En toile de fond, la réforme controversée prévoyant la suppression de deux jours fériés continue de fracturer la majorité, envenimant les rapports avec la gauche comme avec une partie des centristes. Le débat ne porte pas seulement sur les jours concernés, mais sur la méthode et la légitimité politique du projet.
Réforme des jours fériés : Bayrou prêt à des concessions pour conserver la confiance
Au cœur de la crise, la réforme budgétaire reste le principal foyer de tension. Pour désamorcer le risque de rejet, Bayrou affiche désormais une ligne plus souple. François Bayrou a déclaré être « prêt à étudier toute solution ».
Dans le détail, le Premier ministre n’exclut pas d’amender la réforme. Selon BFMTV, l’hypothèse d’une suppression partielle, excluant par exemple le 1er mai, serait désormais sur la table. Il s’agirait de préserver le principe d’économies tout en réduisant l’impact symbolique de la mesure.
Les Républicains, pour leur part, ont indiqué être en contact avec Matignon. Selon Public Sénat, certains d’entre eux affirment que Bayrou serait prêt à revenir sur la suppression pure et simple des deux jours fériés, à condition de trouver des mesures compensatoires « sérieuses et mesurables ».
Macron mise sur l’ouverture : une coalition élargie pour éviter la dissolution
Face à la perspective d’un échec parlementaire, Emmanuel Macron pousse son gouvernement à élargir sa base, en travaillant avec le Parti socialiste par exemple, une formation jusqu’ici marginalisée par la majorité présidentielle.
Cette stratégie d'alliances temporaires et ciblées n’est pas sans risque : elle pourrait fragiliser davantage la cohérence du gouvernement, tout en nourrissant les accusations d’opportunisme.

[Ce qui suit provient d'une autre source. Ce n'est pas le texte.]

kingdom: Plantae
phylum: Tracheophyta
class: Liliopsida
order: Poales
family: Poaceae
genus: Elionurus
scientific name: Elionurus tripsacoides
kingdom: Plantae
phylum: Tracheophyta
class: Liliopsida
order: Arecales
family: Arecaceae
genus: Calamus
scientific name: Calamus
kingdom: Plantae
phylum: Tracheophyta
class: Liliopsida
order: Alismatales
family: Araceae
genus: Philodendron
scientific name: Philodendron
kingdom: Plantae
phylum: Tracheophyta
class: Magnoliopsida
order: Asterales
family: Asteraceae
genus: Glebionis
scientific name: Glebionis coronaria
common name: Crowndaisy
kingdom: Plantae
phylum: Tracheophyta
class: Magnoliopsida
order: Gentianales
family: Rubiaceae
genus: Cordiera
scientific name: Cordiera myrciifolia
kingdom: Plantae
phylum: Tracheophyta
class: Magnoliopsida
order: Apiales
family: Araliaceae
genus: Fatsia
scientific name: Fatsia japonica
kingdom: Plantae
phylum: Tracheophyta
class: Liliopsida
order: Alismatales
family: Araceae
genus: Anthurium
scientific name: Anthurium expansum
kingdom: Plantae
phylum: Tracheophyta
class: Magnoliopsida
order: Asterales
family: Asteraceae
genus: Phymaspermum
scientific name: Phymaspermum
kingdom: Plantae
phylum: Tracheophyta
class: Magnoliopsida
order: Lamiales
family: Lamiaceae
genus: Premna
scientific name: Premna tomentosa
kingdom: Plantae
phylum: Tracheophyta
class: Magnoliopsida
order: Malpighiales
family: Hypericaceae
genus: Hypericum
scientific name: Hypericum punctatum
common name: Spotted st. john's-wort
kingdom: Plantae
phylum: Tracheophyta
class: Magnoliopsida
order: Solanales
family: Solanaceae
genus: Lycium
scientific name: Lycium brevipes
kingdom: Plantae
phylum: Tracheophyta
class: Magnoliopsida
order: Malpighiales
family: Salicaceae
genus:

Sur le fond, rien n’est encore signé. Les socialistes réclament des contreparties claires, notamment sur les politiques sociales et environnementales, tandis que les tensions internes à la majorité restent vives. La majorité relative issue des législatives de 2022 peine à trouver un second souffle.
L’ombre d’une dissolution : menace tactique ou scénario plausible ?
À l’approche du vote de confiance prévu le 8 septembre 2025, la pression monte au sein de l’exécutif. François Bayrou poursuit ses consultations pour maintenir l’unité de la majorité présidentielle, fragilisée par le projet de suppression de deux jours fériés. Tandis que l’issue du scrutin demeure incertaine, l’Élysée cherche des relais politiques, notamment auprès du Parti socialiste, explicitement mentionné dans la communication officielle du jour. Cette stratégie de recentrage illustre la volonté du président de la République de consolider sa base parlementaire, alors que vingt et un députés n’ont pas encore arrêté leur position. En toile de fond, la possibilité d’une dissolution reste évoquée dans les cercles politiques, sans pour autant faire l’objet d’aucune déclaration officielle à ce stade.